Ireland: Recommended Reading and Viewing
For a quick overview, Richard Killeen's A Short History of Ireland is a well-illustrated walk through key events. Ireland: A Concise History (O'Brien) is just that, while How the Irish Saved Civilization (Cahill) shows how this "island of saints and scholars" changed the course of world history. In Traveller's History of Ireland, Peter Neville leads readers on a tour through Ireland's complicated history.
Frank McCourt's autobiography, Angela's Ashes, recounts his impoverished childhood in 1930s Limerick. Are You Somebody? The Accidental Memoir of a Dublin Woman (Faolain) and To School Through the Fields (Taylor) are well-written memoirs. Two New Yorkers move to a tiny Irish village in O Come Ye Back to Ireland (first in a series of four books by Williams and Breen). For a humorous jaunt through the Irish countryside read Round Ireland with a Fridge (Hawks) or The Back of Beyond: A Search for the Soul of Ireland (Roy).
Ireland is the home to its share of great writers, among them masters such as James Joyce (try his Dubliners for a look at Irish life in the 1900s), Oscar Wilde, Jonathan Swift, W. B. Yeats, George Bernard Shaw, and Samuel Beckett. Other classic Irish authors include Brendan Behan, Oliver Goldsmith, Thomas Kinsella, and Seamus Heaney.
Edward Rutherfurd's thick, two-part Dublin Saga traces key events in Irish history from a.d. 430 to the fight for independence. Other historical epics include Trinity (Uris), The Last Prince of Ireland (Llewelyn), and Ireland (Delaney).
The Bódhran Makers (Keane) is a heartwarming look at poor families in 1950s Ireland. Roddy Doyle's gritty novels, such as The Barrytown Trilogy and A Star Called Henry, capture the day-to-day life of working-class Dubliners. Also set in Dublin, Finbar's Hotel and Ladies' Night at the Finbar's Hotel (Bolger) were written collaboratively, with each chapter penned by a different modern Irish author. Consider also any of Maeve Binchy's soapy novels such as Circle of Friends.
The Quiet Man (1952), starring John Wayne as a disgraced boxer, remains a sentimental favorite. David Lean's epic WWI love story Ryan's Daughter (1970) was filmed near Dingle. For hard-hitting drama, see The Field (1991, an Irish farmer fights to keep his land) or Angela's Ashes (1999, based on the Frank McCourt memoir).
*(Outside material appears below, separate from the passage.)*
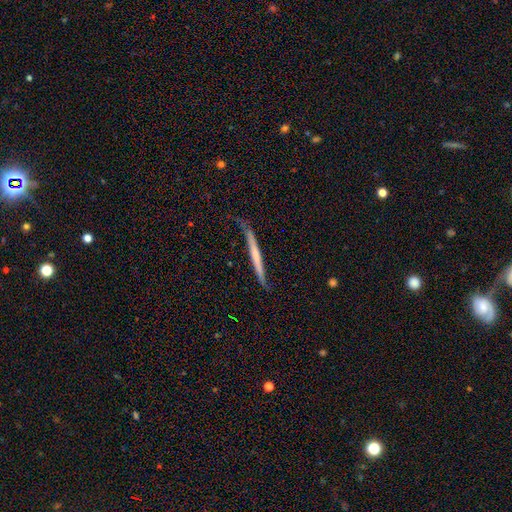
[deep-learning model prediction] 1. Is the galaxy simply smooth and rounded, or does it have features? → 50% featured or disk, 45% smooth, 5% star or artifact.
In Evelyn (2002), single-dad Pierce Brosnan goes to court to keep his kids out of an orphanage, and unwed mothers struggle to survive the harsh life of a 1960s nunnery in The Magdalene Sisters (2003).
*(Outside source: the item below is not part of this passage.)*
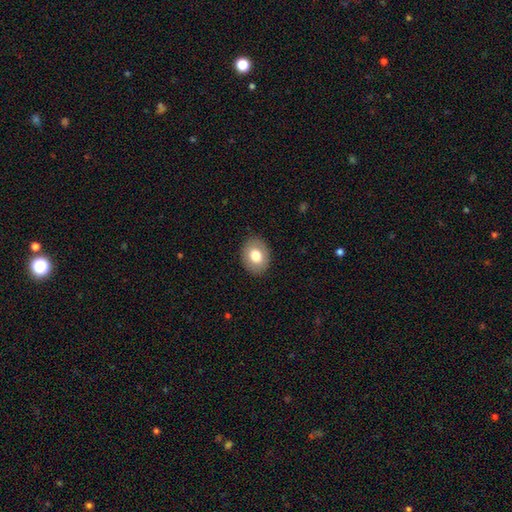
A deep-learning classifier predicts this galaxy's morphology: A smooth galaxy with no disk features (76%) that is in between round and cigar-shaped (61%). Merging: none (88%).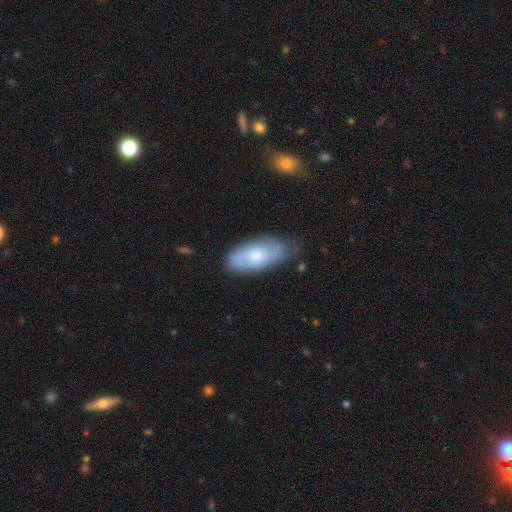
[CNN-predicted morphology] This appears to be a smooth galaxy with no disk features (59%) that is in between round and cigar-shaped (88%). Merging: none (65%).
For insight into the struggle for independence from Britain, see Michael Collins (1996, Liam Neeson), a biopic about the Irish Free State revolutionary, and The Wind that Shakes the Barley (2006), told through the story of two brothers. Odd Man Out (1947) is a film noir about the early IRA, with a great scene filmed in Belfast's Crown Bar. The Troubles haunt a widow and her lover in Cal (1984). In the Name of the Father (1993, Daniel Day-Lewis) is a biopic of accused bomber Gerry Conlon. The families of IRA hunger strikers are the focus of Some Mother's Son (1996), while the documentary-like Omagh (2004) recounts a deadly 1998 IRA bombing.
Equally bleak but worthwhile films include My Left Foot (1989), which garnered an Academy Award for Daniel Day-Lewis, and Veronica Guerin (2003), in which Cate Blanchett fights corruption as a journalist.
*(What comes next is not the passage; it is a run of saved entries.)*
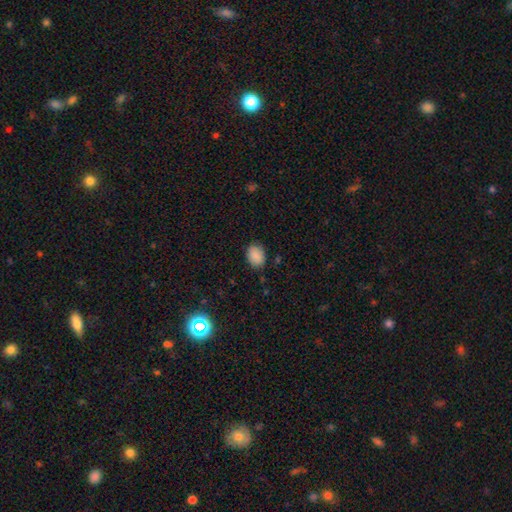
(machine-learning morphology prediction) type=smooth (88%); roundness=in between (68%); merging=none (82%).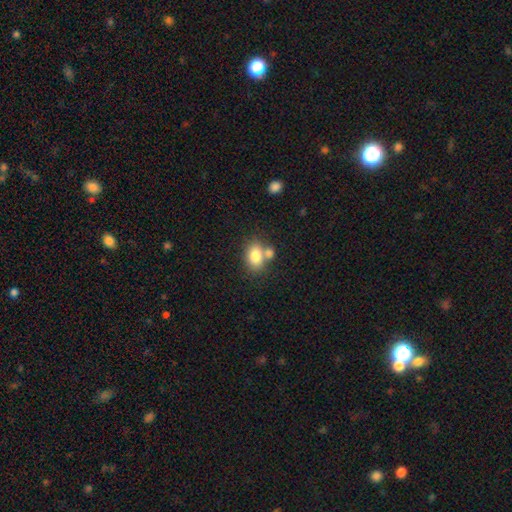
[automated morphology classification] Smooth or featured?
  - smooth: 81% *
  - featured or disk: 10%
  - star or artifact: 9%
How rounded?
  - in between: 77% *
  - round: 22%
  - cigar-shaped: 1%
Merging?
  - none: 51% *
  - merger: 33%
  - minor disturbance: 12%
  - major disturbance: 4%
For a fun, throw-away romantic film, try Far and Away (1992), with Tom Cruise and Nicole Kidman as penniless Irish immigrants. For a comedic break, watch at least one of the films adapted from books by Roddy Doyle: The Commitments (1991), The Snapper (1993), or The Van (1996). In Waking Ned Devine (1998), a deceased villager wins the lottery (it's funnier than it sounds). Children bring Irish folk tales to life in Into the West (1993) and The Secret of Roan Inish (1995). Leap Year (2009), with Amy Adams, was filmed on Inishmore.